Doktor Drew meint es gut und seit Kim bei ihr in Behandlung ist, hat sich ihr Zustand gebessert. Größtenteils wachsen diese Fortschritte allerdings auf Leanos Zurückhaltung. Vor Doktor Drew war Leanos Leben bei Kim ein einziges Versteckspiel. Er verstand sie nicht und wusste nicht, mit ihr umzugehen.

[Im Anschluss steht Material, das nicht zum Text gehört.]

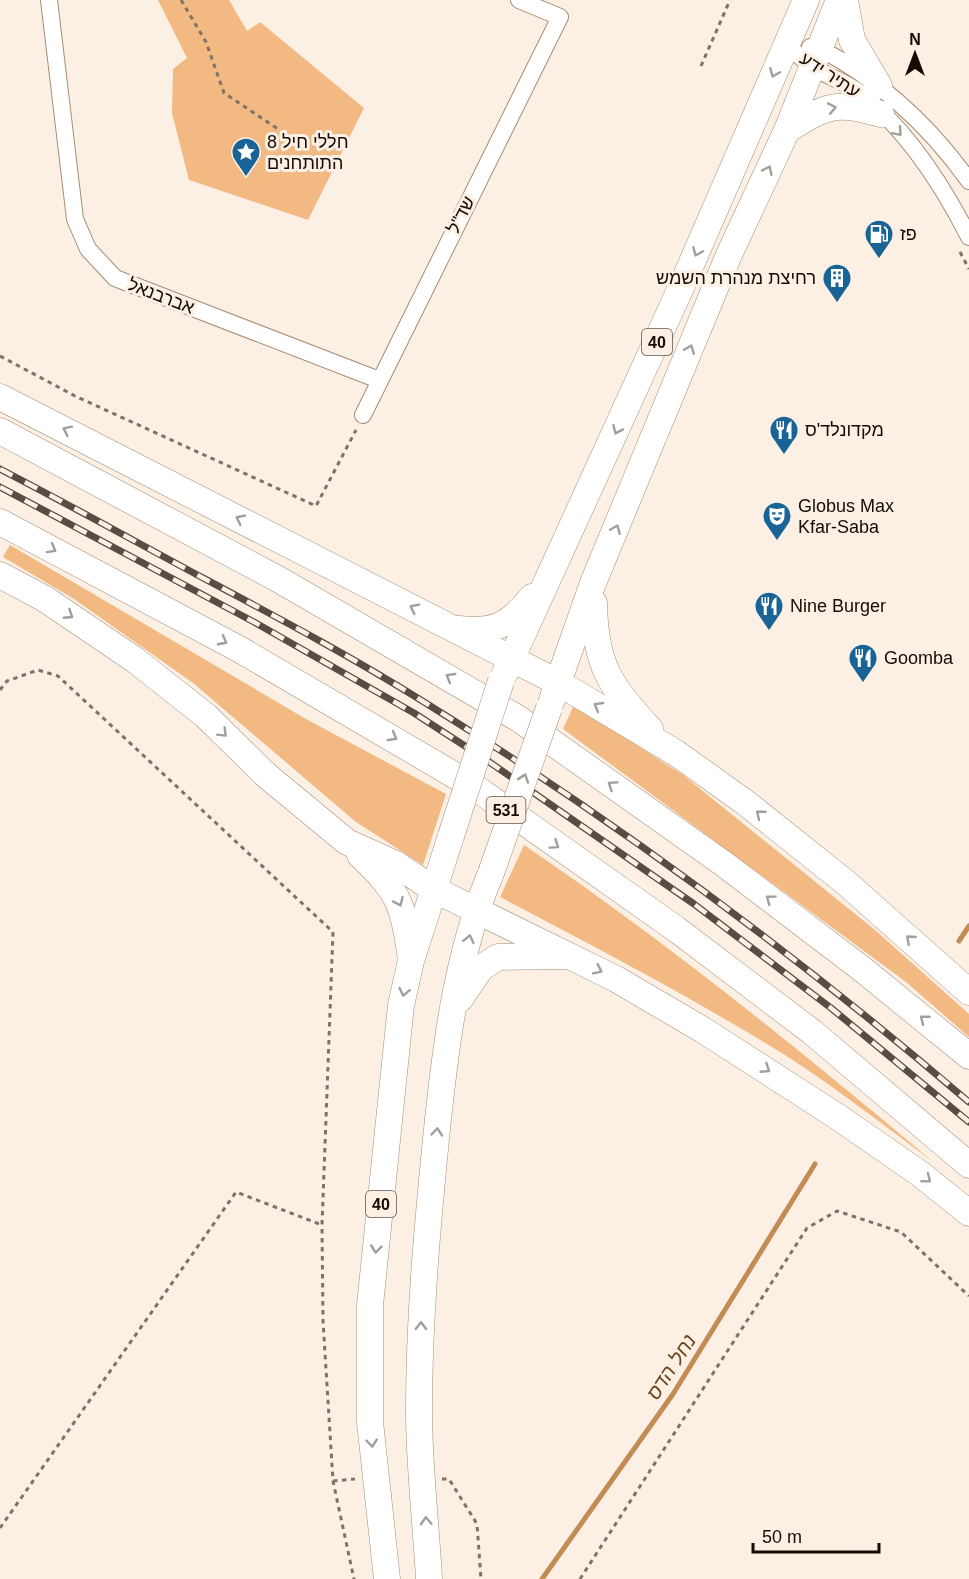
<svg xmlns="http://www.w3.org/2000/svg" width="969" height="1579" font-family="Helvetica,Heebo,sans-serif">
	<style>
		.green { fill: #f2b982 }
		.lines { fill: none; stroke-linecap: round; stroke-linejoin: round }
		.stream { stroke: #c48c55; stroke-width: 5 }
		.minor-casing { stroke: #a78c73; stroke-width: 18 }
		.highway-casing { stroke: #a78c73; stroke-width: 27 }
		.path { stroke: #7e7369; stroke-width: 3; stroke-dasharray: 4.5 4.5; stroke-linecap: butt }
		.minor { stroke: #fff; stroke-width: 16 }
		.highway { stroke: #fff; stroke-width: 26 }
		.rail-casing { stroke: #574d44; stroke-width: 7 }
		.rail { stroke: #fcf0e5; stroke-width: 4.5; stroke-dasharray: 14; stroke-linecap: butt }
		.highway-bridge-casing { stroke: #a78c73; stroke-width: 27; stroke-linecap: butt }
		.highway-bridge { stroke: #fff; stroke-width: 26 }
		.oneway { stroke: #a29e9b }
		.labels { text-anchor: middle; stroke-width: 6; stroke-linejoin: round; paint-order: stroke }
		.shield { fill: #fcf0e5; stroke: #5b5048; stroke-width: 1.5 }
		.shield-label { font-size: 16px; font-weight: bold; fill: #160c04 }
		.street-label { font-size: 18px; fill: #160c04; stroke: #fcf0e5 }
		.poi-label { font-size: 18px; fill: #160c04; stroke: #fcf0e5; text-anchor: start }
		.water-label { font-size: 20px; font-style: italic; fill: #6c451c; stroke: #fcf0e5 }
	</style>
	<rect width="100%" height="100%" fill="#fcf0e5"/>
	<g class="green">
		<path d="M158,0H229L247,31L260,22L364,108L308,220L189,180L172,113L173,69L187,58Z"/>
		<path d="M10,545L306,719L446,794L423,865L356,822L193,683L74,599L3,557Z"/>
		<path d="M574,705L683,775L875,930L969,1014V1037L906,982L563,729Z"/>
		<path d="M524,845C667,942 800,1050 932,1161C879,1122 828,1081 772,1047C683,993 592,945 500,897Z"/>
	</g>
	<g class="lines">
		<g class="stream">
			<path d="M959,941L969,926"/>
			<path d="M542,1579L673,1394L815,1164"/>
		</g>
		<g class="minor-casing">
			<g id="minor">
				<path d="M49,0L75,219L88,249L115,278L379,380"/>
				<path d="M787,45C795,52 803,60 811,66C827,76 845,82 860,93C906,129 943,186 969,237"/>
				<path d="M810,47L819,48C880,80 929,125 969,181"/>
				<path d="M363,415L560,17L519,0"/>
			</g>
		</g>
		<g class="highway-casing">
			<g id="highway">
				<path d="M845,0L852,40L879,86"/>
				<path d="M787,130C827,105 836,101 881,114"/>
				<path d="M0,397L559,683L676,753L746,803L845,882L969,992"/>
				<path d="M0,431L278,579L519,719L724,864L862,969L969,1056"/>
				<path d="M0,522L239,649L473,786L676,929L812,1032L969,1165"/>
				<path d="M0,575L45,599L135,660L206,716L266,775L347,842L396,864L433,889L616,979L703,1030L838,1117L919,1173L969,1213"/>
				<path d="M594,603C595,663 609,686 650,729"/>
				<path d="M458,629C495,633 509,625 532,597"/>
				<path d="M505,673L683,283L806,0"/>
				<path d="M552,700L593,583L728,257L787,130L839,0"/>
				<path d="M360,855C397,891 403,901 410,952"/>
				<path d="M460,999L481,968L498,957L563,956"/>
				<path d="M387,1579L370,1422V1305L401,1005L411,961L451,836"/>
				<path d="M429,1579C426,1523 419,1467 419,1411C419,1320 427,1230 436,1139C445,1050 456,955 491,873"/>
			</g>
		</g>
		<g class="path">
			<path d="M181,0L206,42L224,93L293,139"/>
			<path d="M701,66L730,0"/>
			<path d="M960,252L969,269"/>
			<path d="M0,356L75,396L316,506L356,430"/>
			<path d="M0,690L7,681L38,670L58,676L333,932L322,1225L323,1321L333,1481L354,1579"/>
			<path d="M442,1479H449L477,1524L481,1579"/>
			<path d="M333,1481L355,1479"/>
			<path d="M0,1528L236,1192L322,1225"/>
			<path d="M580,1579L807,1228L837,1211L901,1232L969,1296"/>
		</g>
		<use href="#minor" class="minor"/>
		<use href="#highway" class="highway"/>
		<g class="rail-casing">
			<g id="rail">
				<path d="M0,469C64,502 127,537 190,571C269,613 349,655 424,702C615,820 798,956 969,1102"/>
				<path d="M0,487L254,622L414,713L485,759L694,904L831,1008L969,1122"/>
			</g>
		</g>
		<use href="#rail" class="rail"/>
		<g class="highway-bridge-casing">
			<g id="highway-bridge">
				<path d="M451,836L501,681"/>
				<path d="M491,873L549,708"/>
			</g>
		</g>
		<use href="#highway-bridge" class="highway-bridge"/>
	</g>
	<defs><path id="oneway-chevron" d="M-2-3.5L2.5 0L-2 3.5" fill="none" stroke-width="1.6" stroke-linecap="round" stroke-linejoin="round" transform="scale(1.5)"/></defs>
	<g class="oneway">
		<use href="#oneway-chevron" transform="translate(774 73) rotate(113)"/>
		<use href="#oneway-chevron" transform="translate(832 108) rotate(-11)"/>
		<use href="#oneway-chevron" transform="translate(898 132) rotate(49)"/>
		<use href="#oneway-chevron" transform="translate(768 170) rotate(-65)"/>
		<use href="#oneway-chevron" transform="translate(697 252) rotate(113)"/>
		<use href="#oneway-chevron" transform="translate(690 349) rotate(-68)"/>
		<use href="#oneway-chevron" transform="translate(67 430) rotate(-154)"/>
		<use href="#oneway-chevron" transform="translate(617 430) rotate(114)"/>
		<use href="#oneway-chevron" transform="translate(240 519) rotate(-153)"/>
		<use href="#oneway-chevron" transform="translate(616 529) rotate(-68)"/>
		<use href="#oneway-chevron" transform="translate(52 549) rotate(29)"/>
		<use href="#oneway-chevron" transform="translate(414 608) rotate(-153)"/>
		<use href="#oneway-chevron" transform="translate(69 615) rotate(33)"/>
		<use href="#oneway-chevron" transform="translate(223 641) rotate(28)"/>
		<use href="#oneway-chevron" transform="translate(450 677) rotate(-149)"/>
		<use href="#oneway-chevron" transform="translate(598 706) rotate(-149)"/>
		<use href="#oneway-chevron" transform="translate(223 733) rotate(45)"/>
		<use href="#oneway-chevron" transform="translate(393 737) rotate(30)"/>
		<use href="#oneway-chevron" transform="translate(524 778) rotate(-71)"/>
		<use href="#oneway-chevron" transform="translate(612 785) rotate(-146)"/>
		<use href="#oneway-chevron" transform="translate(760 814) rotate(-141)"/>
		<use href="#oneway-chevron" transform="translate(555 845) rotate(34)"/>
		<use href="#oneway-chevron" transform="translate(770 899) rotate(-143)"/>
		<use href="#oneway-chevron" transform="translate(399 902) rotate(66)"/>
		<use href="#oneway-chevron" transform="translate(469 939) rotate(-78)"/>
		<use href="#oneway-chevron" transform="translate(910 939) rotate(-139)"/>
		<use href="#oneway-chevron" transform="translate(598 970) rotate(26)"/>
		<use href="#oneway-chevron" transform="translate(404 992) rotate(102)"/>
		<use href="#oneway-chevron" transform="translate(924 1019) rotate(-141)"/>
		<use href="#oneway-chevron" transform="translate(766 1069) rotate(33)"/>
		<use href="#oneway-chevron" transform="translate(437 1132) rotate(-85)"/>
		<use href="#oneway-chevron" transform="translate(927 1179) rotate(39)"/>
		<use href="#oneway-chevron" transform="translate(376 1249) rotate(96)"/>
		<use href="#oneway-chevron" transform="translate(421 1326) rotate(-89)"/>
		<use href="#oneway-chevron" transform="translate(372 1443) rotate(84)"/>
		<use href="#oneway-chevron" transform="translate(426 1521) rotate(-93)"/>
	</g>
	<defs>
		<g id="sight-pin" transform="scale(1.5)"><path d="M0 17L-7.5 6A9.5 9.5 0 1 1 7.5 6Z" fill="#196497" stroke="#fcf0e5"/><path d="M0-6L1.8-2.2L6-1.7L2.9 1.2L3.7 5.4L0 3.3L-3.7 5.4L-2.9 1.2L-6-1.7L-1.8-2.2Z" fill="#fff"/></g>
		<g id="fuel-pin" transform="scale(1.5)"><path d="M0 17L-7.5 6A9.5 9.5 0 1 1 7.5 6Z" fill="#196497" stroke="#fcf0e5"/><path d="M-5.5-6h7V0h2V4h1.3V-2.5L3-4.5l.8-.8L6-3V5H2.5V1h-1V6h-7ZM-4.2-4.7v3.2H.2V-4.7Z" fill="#fff"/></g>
		<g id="building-pin" transform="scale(1.5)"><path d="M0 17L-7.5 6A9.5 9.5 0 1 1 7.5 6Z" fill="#196497" stroke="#fcf0e5"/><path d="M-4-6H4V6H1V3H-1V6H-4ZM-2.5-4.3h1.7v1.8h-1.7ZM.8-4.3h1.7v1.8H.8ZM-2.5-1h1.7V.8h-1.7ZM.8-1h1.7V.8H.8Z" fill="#fff"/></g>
		<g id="restaurant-pin" transform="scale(1.5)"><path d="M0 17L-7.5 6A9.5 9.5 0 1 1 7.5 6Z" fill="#196497" stroke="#fcf0e5"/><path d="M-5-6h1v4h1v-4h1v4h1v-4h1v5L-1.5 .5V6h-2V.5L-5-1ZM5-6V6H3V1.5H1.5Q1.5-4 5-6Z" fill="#fff"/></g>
		<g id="theatre-pin" transform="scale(1.5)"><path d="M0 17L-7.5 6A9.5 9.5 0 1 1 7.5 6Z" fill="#196497" stroke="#fcf0e5"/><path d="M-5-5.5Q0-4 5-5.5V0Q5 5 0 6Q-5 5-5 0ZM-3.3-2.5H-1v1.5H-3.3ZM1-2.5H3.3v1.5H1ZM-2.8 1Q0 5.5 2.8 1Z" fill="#fff"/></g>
	</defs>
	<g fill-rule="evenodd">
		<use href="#sight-pin" x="246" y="152"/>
		<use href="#fuel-pin" x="879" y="234"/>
		<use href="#building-pin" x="837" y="278"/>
		<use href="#restaurant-pin" x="784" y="430"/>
		<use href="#theatre-pin" x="777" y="516"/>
		<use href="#restaurant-pin" x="769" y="606"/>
		<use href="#restaurant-pin" x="863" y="658"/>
	</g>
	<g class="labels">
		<g class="shield">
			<rect x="642" y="329" width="30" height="26" rx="4.5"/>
			<rect x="486.5" y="797" width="39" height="26" rx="4.5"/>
			<rect x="366" y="1191" width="30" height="26" rx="4.5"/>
		</g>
		<g class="shield-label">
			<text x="657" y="348">40</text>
			<text x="506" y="816">531</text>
			<text x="381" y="1210">40</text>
		</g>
		<g class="street-label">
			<text transform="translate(830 75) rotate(33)" y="6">עתיר ידע</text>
			<text transform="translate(461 215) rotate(-63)" y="6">שד"ל</text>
			<text transform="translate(161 296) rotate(21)" y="6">אברבנאל</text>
		</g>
		<g class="poi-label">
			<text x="267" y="148">8 חללי חיל<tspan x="267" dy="21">התותחנים</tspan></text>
			<text x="900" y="240">פז</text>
			<text x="816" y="284" text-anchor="end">רחיצת מנהרת השמש</text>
			<text x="805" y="436">מקדונלד'ס</text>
			<text x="798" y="512">Globus Max<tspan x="798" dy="21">Kfar-Saba</tspan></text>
			<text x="790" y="612">Nine Burger</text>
			<text x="884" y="664">Goomba</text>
		</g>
		<g class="water-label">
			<text transform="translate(671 1367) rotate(-57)" y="7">נחל הדס</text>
		</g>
	</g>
	<g transform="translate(915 54)" stroke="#fcf0e5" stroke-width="4.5" paint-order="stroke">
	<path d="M0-4.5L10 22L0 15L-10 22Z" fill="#160c04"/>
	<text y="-9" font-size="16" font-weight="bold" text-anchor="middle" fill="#160c04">N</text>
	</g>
	<path d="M753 1543v9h126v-9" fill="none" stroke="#160c04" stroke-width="3"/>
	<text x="762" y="1543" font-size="18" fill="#160c04" stroke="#fcf0e5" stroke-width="4.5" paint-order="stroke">50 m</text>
</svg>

Er weiß nicht genau, wie das psychische Leiden von Kim genannt wird, aber es fand Ausdruck in plötzlichen Stimmungsschwankungen, heftigen Gefühlsausbrüchen und öfters auch aggressivem Verhalten. In dem einen Moment hielt sie ihn in einer fürsorglichen Umarmung und in der anderen versuchte sie, ihn zu zerquetschen. Seitdem versucht er, so wenig Körperkontakt wie möglich zu ihr zu haben. Gleichzeitig sehnt er sich jedoch nach ihrer mütterlichen Behutsamkeit - so gefährlich sie auch sein mag.

Schließlich als Doktor Drew vor zwei Jahren Zeuge der angriffslustigen Behandlung von Kim gegenüber Leano wurde, legte sie Leano gewisse Verhaltensregeln auf. Sie waren einfach und wirksam.
Kein Lächeln mit Zähnen.
Lass sie deine Hände nicht sehen - oder nur so wenig wie möglich.
Und mit der Zeit kamen einige Anpassungen hinzu:
Iss kein Fleisch in ihrer Anwesenheit.
Rede nur von menschlichen Freunden.
Therianthropen sind ein Tabuthema.
Hört keine Nachrichten gemeinsam.
Und sobald Leano diese Vorschläge befolgte wurde sein Leben friedlicher und anstrengender zugleich.

Doktor Drew weist ihn bei jedem Gespräch darauf hin, sich nicht zu sehr darauf zu versteifen. Er soll sie nur soweit befolgen, dass seine körperliche Sicherheit gewährleistet ist, während sie versucht, Kims Trigger zu finden und zu entschärfen. Dieser Prozess ist jedoch langwierig und Kim alles andere als eine einfache Patientin. Sie ist auch nicht immer kooperativ. Im ersten Moment wollte Doktor Drew ihn von Kim trennen, doch konnte er sie glücklicherweise vom Gegenteil überzeugen. Doktor Drew ist zu gutmütig und lässt sich schnell mit einem Hundeblick überzeugen. Zum Glück beherrscht er diesen Gesichtsausdruck wie kein anderer.